■ ACTION REQUISE 1:
Répondez à ces questions d'après le texte sur l'ISR :
(a) D'ici quelle année Banque Postale Asset Management veut-elle devenir 100 % ISR ?
(b) Que désignent les critères ESG ?
(c) Quel référentiel LBPAM a-t-elle choisi ?
■ ACTION REQUISE 2:
Recopiez sans rien changer le passage du texte sur l'ISR qui s'ouvre sur les mots contenant « Au sein de Banque » et se ferme sur « ESG) des émetteurs. ».

■ TEXTE EXTRAIT:

__________

Au sein de Banque Postale Asset Management, nous avons fait le choix de devenir 100 % ISR d’ici 2020. L’ISR est l’application du développement durable aux placements financiers. C’est investir dans des titres performants sur le plan financier tout en portant une attention particulière à la mesure de l’impact environnemental, social et de gouvernance (critères ESG) des émetteurs.

Nous sommes la première société de gestion généraliste à prendre cette décision forte. Pour ce faire, LBPAM a choisi un référentiel clair et exigeant, celui du label public ISR. Cette promesse se concrétise aussi par la généralisation de notre méthodologie propriétaire d’analyse à l’ensemble des titres et émissions sélectionnés.

__________

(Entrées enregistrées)
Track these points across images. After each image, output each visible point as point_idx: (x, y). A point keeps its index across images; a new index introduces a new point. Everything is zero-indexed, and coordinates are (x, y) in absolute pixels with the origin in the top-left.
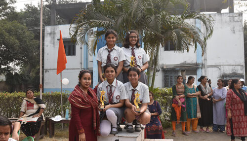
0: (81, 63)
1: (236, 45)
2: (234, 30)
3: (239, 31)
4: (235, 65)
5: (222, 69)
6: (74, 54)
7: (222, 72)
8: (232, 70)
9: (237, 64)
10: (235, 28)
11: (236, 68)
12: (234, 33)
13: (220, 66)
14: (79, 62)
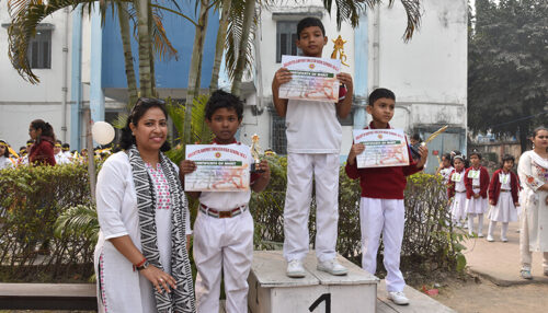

__________

■ RÉPONSE ATTENDUE 1:
(a) D'ici 2020.
(b) L'impact environnemental, social et de gouvernance des émetteurs.
(c) Celui du label public ISR.

■ RÉPONSE ATTENDUE 2:
Au sein de Banque Postale Asset Management, nous avons fait le choix de devenir 100 % ISR d’ici 2020. L’ISR est l’application du développement durable aux placements financiers. C’est investir dans des titres performants sur le plan financier tout en portant une attention particulière à la mesure de l’impact environnemental, social et de gouvernance (critères ESG) des émetteurs.